### SUPPLIED PASSAGE
Saturday, May 29, 2010

A Hiatus... of Sorts

So... as you may have noticed, I've missed a couple weeks of Flash Fiction Friday. No, I'm not out of story ideas, but I am taking a break from writing Flash Fiction. These days, I'm concentrating on rewriting/writing/editing a couple comic books and a Script Frenzy screenplay script.

I'm working towards finishing them all (in a perfect world in which there are both unicorns and holodecks) before I start school in September.

Of course, if inspiration strikes in the form of a Flash Fiction story, I'll write and post it, but other than that, I'm pretty much on a Flash Fiction hiatus.

I may post some actual blogs though. Possibly about my random thoughts/experiences as I write/rewrite/edit because then it doesn't count as cheating on the projects I'm supposed to be devoting myself to. Right? Right? Facepalm.

Anyway, consider yourselves updated.

Update'd, you are.

And now that I've resorted to Yoda-channelling with a touch of Zaboo (from "The Guild
: ), I'm going to sign off.

Till next time! ; )

Friday, May 7, 2010

Flash Fiction -- No Slate at All

"The night, it isn't so young," she said.

She opened the car door, her other hand already fumbling for her keys in her purse.
######
### STUDY MATERIAL
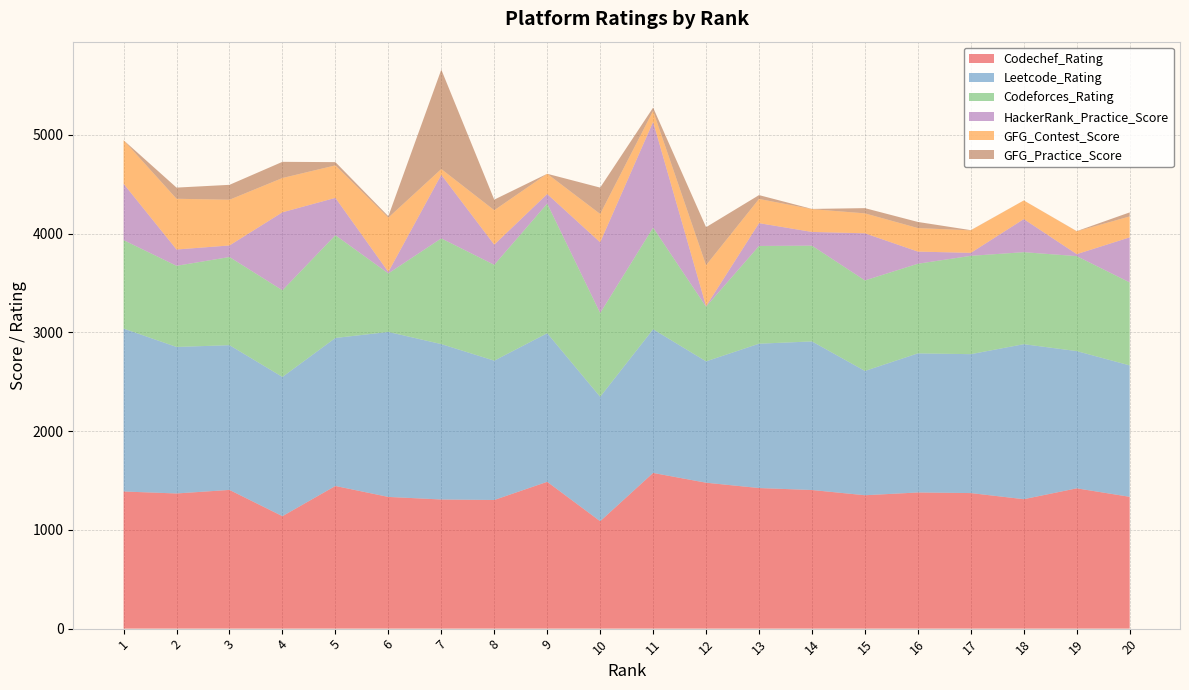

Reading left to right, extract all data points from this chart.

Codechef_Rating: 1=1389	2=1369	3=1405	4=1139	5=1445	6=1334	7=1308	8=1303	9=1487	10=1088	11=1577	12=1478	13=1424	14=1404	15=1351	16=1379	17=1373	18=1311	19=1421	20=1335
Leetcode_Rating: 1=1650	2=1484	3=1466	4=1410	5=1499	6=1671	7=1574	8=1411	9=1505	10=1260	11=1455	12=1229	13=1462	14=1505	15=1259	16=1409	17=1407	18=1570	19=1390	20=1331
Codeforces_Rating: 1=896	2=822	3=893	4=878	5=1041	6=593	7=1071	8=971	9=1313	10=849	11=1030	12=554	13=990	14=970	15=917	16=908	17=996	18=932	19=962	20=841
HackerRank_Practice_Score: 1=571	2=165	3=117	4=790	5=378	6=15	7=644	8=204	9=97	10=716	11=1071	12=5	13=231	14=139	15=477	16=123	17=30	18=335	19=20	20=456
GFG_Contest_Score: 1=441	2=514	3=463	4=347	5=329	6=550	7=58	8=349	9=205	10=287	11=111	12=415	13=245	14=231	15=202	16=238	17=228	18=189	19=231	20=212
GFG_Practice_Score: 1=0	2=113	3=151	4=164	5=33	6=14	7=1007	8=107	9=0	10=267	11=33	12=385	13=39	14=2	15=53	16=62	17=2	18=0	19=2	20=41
######
### STUDY MATERIAL
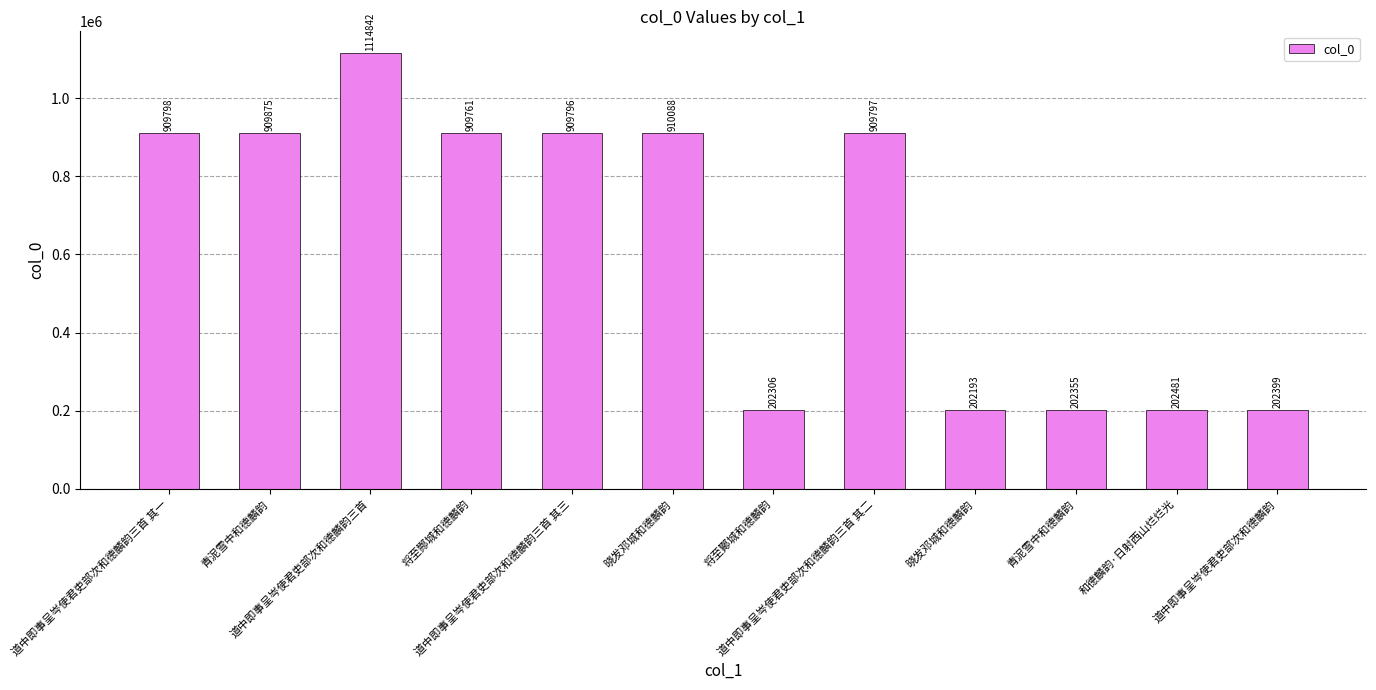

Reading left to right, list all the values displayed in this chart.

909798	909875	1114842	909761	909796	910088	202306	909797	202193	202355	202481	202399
######
(WHAT THE TASK ASKS): Write out, word for word, the part of the blog post on the Flash Fiction hiatus that begins at "So... as you" and stops after "consider yourselves updated.".

(SOLUTION BELOW):
So... as you may have noticed, I've missed a couple weeks of Flash Fiction Friday. No, I'm not out of story ideas, but I am taking a break from writing Flash Fiction. These days, I'm concentrating on rewriting/writing/editing a couple comic books and a Script Frenzy screenplay script.

I'm working towards finishing them all (in a perfect world in which there are both unicorns and holodecks) before I start school in September.

Of course, if inspiration strikes in the form of a Flash Fiction story, I'll write and post it, but other than that, I'm pretty much on a Flash Fiction hiatus.

I may post some actual blogs though. Possibly about my random thoughts/experiences as I write/rewrite/edit because then it doesn't count as cheating on the projects I'm supposed to be devoting myself to. Right? Right? Facepalm.

Anyway, consider yourselves updated.